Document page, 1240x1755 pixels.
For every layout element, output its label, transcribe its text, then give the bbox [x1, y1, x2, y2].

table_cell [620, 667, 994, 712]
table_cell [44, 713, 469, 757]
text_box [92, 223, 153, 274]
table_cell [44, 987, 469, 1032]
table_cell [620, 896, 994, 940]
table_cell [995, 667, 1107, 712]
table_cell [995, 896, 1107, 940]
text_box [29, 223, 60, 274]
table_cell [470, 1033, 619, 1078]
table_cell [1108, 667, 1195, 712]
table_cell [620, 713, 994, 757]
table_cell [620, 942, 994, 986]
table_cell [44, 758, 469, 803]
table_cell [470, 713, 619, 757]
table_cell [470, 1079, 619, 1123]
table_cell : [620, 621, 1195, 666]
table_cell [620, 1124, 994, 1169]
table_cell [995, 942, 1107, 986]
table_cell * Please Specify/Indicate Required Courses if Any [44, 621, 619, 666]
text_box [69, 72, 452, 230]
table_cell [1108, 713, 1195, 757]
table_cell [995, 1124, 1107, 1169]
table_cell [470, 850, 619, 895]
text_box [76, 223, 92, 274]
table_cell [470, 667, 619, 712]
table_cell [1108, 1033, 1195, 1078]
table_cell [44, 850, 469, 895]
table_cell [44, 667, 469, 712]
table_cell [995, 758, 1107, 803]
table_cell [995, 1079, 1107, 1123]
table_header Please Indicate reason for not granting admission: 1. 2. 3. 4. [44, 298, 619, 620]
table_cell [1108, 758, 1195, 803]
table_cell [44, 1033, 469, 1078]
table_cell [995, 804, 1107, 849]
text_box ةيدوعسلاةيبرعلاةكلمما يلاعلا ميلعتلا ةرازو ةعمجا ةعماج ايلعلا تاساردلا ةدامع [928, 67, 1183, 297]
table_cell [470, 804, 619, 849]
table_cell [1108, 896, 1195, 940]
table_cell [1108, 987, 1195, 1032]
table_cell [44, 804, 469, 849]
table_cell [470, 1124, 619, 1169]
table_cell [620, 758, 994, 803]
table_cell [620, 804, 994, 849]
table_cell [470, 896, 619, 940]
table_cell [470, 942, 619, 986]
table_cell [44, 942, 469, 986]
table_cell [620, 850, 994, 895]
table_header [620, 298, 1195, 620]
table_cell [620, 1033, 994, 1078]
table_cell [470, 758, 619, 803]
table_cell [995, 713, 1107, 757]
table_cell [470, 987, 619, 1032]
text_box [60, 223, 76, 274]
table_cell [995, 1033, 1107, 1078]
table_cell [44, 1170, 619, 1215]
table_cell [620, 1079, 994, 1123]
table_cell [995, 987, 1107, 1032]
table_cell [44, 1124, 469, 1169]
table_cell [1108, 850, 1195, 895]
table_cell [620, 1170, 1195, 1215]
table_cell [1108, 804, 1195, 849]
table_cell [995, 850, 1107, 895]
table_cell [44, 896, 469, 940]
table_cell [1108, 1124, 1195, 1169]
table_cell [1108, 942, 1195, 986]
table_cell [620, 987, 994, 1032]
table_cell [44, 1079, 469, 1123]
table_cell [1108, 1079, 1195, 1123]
____
Working through the records above, copy each line in which "Please" is found.

§ **Written answer**:
table_cell * Please Specify/Indicate Required Courses if Any [44, 621, 619, 666]
table_header Please Indicate reason for not granting admission: 1. 2. 3. 4. [44, 298, 619, 620]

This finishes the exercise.